Task goal |
Answer these questions about the commit post below.
(a) How many files does the change touch, and how many insertions and deletions does it report?
(b) Who is named as co-author of the commit?
(c) In the removed lines of yjit_codegen.c, which function's result was assigned to push_frame?

Excerpt to read |
====================

[前][次][番号順一覧][スレッド一覧]

ruby-changes:69017

From: Maxime <ko1@a...>
Date: Thu, 21 Oct 2021 08:20:16 +0900 (JST)
Subject: [ruby-changes:69017] 860589c7fa (master): Use builtin_inline_p to avoid pushing a frame for primitive C methods (#63)

https://git.ruby-lang.org/ruby.git/commit/?id=860589c7fa

From 860589c7fa63faa837e0922f581ef8b1af7837d4 Mon Sep 17 00:00:00 2001
From: Maxime Chevalier-Boisvert <maximechevalierb@g...>
Date: Thu, 3 Jun 2021 08:39:52 -0400
Subject: Use builtin_inline_p to avoid pushing a frame for primitive C methods
 (#63)

* Use builtin_inline_p to skip a frame of C methods

* Fix bugs in primitive cfunc call code

* Remove if (push_frame) {}

* Remove if (push_frame) {}

* Push Aaron's fix to avoid hardcoding insn lengths

Co-authored-by: Takashi Kokubun <takashikkbn@g...>
---
 yjit_codegen.c | 209 +++++++++++++++++++++++++++++++++++----------------------
 yjit_iface.c   |  13 ----
 yjit_iface.h   |   1 -
 3 files changed, 128 insertions(+), 95 deletions(-)

diff --git a/yjit_codegen.c b/yjit_codegen.c
index d2b4e3ddbb..847bb57e0d 100644
--- a/yjit_codegen.c
+++ b/yjit_codegen.c
@@ -2253,23 +2253,18 @@ gen_send_cfunc(jitstate_t *jit, ctx_t *ctx, const struct rb_callinfo *ci, const https://github.com/ruby/ruby/blob/trunk/yjit_codegen.c#L2253
     //print_str(cb, "recv");
     //print_ptr(cb, recv);
 
-    // If this function needs a Ruby stack frame
-    const bool push_frame = cfunc_needs_frame(cfunc);
-
     // Create a size-exit to fall back to the interpreter
     uint8_t *side_exit = yjit_side_exit(jit, ctx);
 
     // Check for interrupts
     yjit_check_ints(cb, side_exit);
 
-    if (push_frame) {
-        // Stack overflow check
-        // #define CHECK_VM_STACK_OVERFLOW0(cfp, sp, margin)
-        // REG_CFP <= REG_SP + 4 * sizeof(VALUE) + sizeof(rb_control_frame_t)
-        lea(cb, REG0, ctx_sp_opnd(ctx, sizeof(VALUE) * 4 + sizeof(rb_control_frame_t)));
-        cmp(cb, REG_CFP, REG0);
-        jle_ptr(cb, COUNTED_EXIT(side_exit, send_se_cf_overflow));
-    }
+    // Stack overflow check
+    // #define CHECK_VM_STACK_OVERFLOW0(cfp, sp, margin)
+    // REG_CFP <= REG_SP + 4 * sizeof(VALUE) + sizeof(rb_control_frame_t)

====================

Dataset extract |
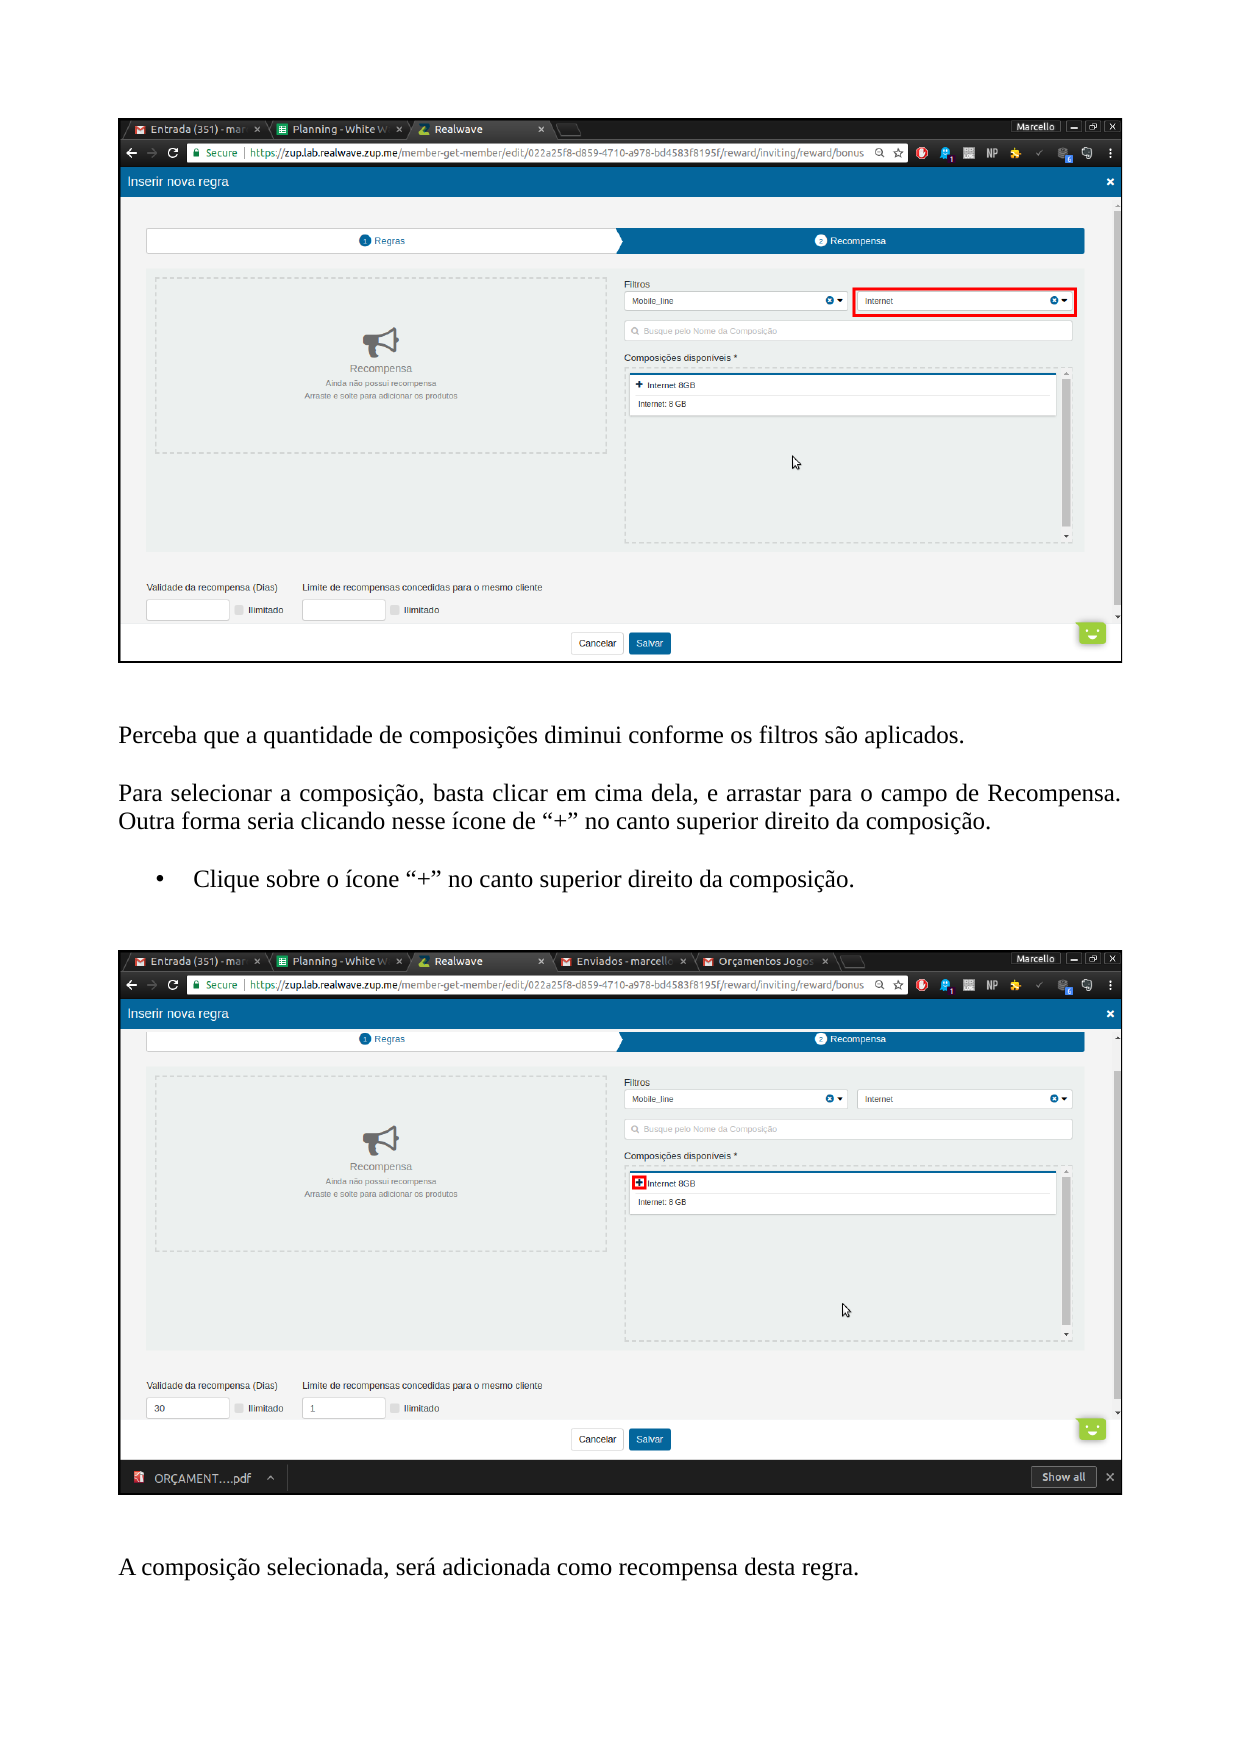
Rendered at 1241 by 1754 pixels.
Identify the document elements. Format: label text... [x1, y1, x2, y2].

picture [118, 118, 1123, 663]
picture [118, 950, 1123, 1495]
text Para selecionar a composição, basta clicar em cima dela, e arrastar para o campo de Recompensa. Outra forma seria clicando nesse ícone de “+” no canto superior direito da composição. [118, 778, 1122, 835]
list Clique sobre o ícone “+” no canto superior direito da composição. [156, 864, 1122, 893]
text A composição selecionada, será adicionada como recompensa desta regra. [118, 1552, 1122, 1581]
text Perceba que a quantidade de composições diminui conforme os filtros são aplicados. [118, 720, 1122, 749]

====================

Reply |
(a) Three files, with 128 insertions and 95 deletions.
(b) Takashi Kokubun.
(c) cfunc_needs_frame.